I’ve been terrible about posting for a while due to trying to cope with holiday stress. I did fortunately take lots of picture of my tasty food. So I have the start to several nice posts. That is if I can find the time to write them!
This ham and mushroom quiche with warm spinach salad was more of my favorite meals I made in December. Quiche is pretty much my “go to” meal when I don’t know what to make. Box of pie crust, cheese, eggs and whatever is in the fridge. I’ve learned that the quiche comes out much better is I saute any vegetables and meat I intend to use before I put them in the filling. For me the hardest thing with quiche is getting the right egg milk ratio for the filling. I don’t measure because … well I just don’t.
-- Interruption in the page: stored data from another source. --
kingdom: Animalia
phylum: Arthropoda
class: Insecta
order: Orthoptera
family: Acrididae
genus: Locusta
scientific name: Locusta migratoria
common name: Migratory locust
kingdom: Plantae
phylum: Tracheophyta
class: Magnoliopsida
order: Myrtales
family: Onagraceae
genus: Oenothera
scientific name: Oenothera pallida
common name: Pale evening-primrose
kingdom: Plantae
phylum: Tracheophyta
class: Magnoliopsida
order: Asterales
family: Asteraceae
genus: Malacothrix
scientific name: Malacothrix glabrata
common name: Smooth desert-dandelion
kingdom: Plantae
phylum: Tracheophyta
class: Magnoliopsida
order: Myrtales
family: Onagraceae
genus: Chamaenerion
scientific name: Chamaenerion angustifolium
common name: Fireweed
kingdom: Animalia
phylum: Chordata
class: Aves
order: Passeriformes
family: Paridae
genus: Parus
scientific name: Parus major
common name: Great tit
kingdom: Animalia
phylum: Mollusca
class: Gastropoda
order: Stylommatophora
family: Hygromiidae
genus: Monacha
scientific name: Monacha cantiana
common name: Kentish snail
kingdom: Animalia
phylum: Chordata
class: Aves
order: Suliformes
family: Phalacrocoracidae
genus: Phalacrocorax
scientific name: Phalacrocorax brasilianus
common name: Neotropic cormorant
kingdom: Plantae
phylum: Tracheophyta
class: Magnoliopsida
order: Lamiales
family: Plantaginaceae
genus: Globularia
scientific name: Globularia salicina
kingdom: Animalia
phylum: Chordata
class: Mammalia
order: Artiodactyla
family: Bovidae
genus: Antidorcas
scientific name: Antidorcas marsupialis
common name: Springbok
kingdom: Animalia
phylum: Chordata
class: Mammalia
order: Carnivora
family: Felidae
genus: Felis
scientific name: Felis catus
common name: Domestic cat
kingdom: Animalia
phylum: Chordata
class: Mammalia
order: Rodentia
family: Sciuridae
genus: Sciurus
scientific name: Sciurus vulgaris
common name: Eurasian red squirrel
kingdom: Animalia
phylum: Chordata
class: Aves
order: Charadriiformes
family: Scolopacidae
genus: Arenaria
I beat the eggs then add the milk until it looks the right consistency. Another trick is that I put the non egg/milk filling stuff into the bottom of the quiche before I add the egg/milk. This keeps the ingredient from all ending up on the top of the quiche.
The warm spinach salad is Alton Brown’s recipe. The biggest thing is the warm dressing and getting the ratio of ingredients right. So I rely on a recipe for this. Also you need very crispy (but not burned) bacon. Otherwise it doesn’t crumble.
This particular meal was a HUGE hit with the spouse plus there were leftovers for lunch the next day.